EXTRACTED ENTRIES: Begin

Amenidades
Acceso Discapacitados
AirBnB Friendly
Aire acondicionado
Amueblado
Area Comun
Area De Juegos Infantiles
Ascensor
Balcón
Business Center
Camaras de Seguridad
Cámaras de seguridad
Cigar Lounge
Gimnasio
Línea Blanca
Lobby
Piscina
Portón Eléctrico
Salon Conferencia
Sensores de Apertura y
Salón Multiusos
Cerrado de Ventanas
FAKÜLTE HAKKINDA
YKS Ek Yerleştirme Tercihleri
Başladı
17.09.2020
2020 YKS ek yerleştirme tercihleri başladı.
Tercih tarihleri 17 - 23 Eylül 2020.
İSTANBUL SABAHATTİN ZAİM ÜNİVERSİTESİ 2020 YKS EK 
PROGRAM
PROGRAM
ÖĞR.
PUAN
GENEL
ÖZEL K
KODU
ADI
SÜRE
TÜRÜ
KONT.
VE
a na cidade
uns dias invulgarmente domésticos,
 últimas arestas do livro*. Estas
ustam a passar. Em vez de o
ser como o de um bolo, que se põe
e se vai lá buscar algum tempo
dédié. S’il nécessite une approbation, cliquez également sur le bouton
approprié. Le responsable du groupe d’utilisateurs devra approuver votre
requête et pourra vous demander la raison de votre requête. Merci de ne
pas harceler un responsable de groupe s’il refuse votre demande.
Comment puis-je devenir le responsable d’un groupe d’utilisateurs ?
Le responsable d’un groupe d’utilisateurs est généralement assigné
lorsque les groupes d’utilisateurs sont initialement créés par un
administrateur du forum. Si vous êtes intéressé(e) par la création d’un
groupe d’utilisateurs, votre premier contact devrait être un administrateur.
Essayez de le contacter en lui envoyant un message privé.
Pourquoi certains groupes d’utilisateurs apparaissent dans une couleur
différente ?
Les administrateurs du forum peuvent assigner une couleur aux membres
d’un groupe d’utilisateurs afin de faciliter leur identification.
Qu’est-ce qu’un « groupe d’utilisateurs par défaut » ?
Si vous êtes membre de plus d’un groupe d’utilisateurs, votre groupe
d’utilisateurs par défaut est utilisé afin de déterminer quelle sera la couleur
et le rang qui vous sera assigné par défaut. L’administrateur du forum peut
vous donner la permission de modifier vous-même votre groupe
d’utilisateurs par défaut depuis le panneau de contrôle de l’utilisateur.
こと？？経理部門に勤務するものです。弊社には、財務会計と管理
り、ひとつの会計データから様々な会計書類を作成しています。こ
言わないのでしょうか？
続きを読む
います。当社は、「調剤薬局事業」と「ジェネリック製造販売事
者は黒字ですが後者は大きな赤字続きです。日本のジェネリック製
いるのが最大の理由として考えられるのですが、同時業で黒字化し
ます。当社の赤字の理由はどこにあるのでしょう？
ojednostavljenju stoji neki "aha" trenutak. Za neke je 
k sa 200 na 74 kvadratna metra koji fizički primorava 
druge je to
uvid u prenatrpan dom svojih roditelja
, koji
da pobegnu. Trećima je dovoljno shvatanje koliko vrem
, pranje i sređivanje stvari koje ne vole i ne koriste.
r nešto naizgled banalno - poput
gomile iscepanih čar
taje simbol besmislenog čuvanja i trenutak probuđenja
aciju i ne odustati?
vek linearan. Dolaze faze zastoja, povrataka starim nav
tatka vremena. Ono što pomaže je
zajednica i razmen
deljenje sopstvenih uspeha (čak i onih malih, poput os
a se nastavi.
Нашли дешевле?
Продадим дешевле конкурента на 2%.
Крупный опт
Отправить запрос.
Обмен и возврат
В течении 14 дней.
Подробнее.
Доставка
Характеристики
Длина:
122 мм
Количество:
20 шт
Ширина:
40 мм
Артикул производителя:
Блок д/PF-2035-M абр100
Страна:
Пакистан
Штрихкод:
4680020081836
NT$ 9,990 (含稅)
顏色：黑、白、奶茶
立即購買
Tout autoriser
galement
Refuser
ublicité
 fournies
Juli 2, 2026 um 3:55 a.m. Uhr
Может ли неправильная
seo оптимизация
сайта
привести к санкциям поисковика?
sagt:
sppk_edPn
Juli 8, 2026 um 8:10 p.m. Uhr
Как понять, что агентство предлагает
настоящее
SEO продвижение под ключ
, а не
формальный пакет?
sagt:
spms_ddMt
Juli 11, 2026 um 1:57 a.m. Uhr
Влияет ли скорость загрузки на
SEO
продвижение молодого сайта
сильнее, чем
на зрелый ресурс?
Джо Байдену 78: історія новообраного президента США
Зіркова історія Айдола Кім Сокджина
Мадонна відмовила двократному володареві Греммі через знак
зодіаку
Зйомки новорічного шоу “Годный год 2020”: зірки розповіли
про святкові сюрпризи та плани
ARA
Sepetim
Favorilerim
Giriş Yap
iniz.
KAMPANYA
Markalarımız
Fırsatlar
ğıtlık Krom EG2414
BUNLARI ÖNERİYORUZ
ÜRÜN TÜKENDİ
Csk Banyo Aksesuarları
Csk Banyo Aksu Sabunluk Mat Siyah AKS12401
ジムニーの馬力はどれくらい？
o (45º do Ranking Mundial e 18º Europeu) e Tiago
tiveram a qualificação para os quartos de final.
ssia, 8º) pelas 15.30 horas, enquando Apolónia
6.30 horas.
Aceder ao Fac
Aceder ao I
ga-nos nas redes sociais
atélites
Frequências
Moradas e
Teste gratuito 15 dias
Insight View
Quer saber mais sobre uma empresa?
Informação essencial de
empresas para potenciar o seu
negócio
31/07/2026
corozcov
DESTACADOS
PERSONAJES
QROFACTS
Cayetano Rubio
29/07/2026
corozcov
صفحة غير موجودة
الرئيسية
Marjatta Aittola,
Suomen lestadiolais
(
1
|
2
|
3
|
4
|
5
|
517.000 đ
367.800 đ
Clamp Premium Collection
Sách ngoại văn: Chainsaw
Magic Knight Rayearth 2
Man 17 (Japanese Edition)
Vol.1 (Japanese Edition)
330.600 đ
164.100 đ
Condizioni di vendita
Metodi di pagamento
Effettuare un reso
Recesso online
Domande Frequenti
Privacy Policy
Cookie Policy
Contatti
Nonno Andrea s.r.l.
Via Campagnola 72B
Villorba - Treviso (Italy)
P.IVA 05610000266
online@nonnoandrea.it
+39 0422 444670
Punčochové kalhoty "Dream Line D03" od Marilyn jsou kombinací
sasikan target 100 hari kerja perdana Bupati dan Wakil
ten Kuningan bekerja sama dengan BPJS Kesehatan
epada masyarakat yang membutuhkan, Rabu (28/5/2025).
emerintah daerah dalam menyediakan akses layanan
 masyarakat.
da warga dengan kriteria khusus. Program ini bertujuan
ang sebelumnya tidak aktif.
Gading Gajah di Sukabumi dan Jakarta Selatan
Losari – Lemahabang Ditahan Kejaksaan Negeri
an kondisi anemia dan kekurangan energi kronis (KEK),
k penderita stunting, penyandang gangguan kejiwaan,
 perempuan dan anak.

EXTRACTED ENTRIES: End

[ASSIGNMENT]: Starting at the line that contains "o (45º do Ranking" and stopping after the line that contains "Sách ngoại văn: Chainsaw", write out every line exactly as it appears above, and no other line.

[SOLUTION BELOW]:
o (45º do Ranking Mundial e 18º Europeu) e Tiago
tiveram a qualificação para os quartos de final.
ssia, 8º) pelas 15.30 horas, enquando Apolónia
6.30 horas.
Aceder ao Fac
Aceder ao I
ga-nos nas redes sociais
atélites
Frequências
Moradas e
Teste gratuito 15 dias
Insight View
Quer saber mais sobre uma empresa?
Informação essencial de
empresas para potenciar o seu
negócio
31/07/2026
corozcov
DESTACADOS
PERSONAJES
QROFACTS
Cayetano Rubio
29/07/2026
corozcov
صفحة غير موجودة
الرئيسية
Marjatta Aittola,
Suomen lestadiolais
(
1
|
2
|
3
|
4
|
5
|
517.000 đ
367.800 đ
Clamp Premium Collection
Sách ngoại văn: Chainsaw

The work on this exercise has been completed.